*Task objective:* Only lines holding "build" are needed; copy each of them from the data below.

Segment Start: Task data

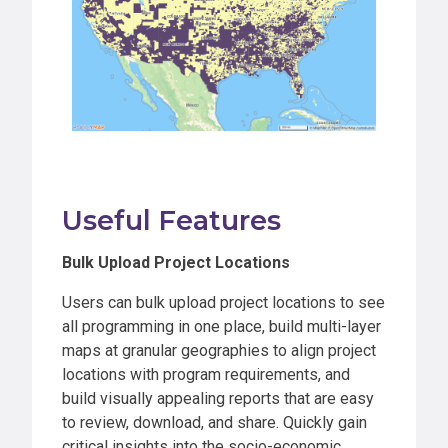
Useful Features
Bulk Upload Project Locations
Users can bulk upload project locations to see
all programming in one place, build multi-layer
maps at granular geographies to align project
locations with program requirements, and
build visually appealing reports that are easy
to review, download, and share. Quickly gain
critical insights into the socio-economic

Segment End: Task data

*Answer section:*
all programming in one place, build multi-layer
build visually appealing reports that are easy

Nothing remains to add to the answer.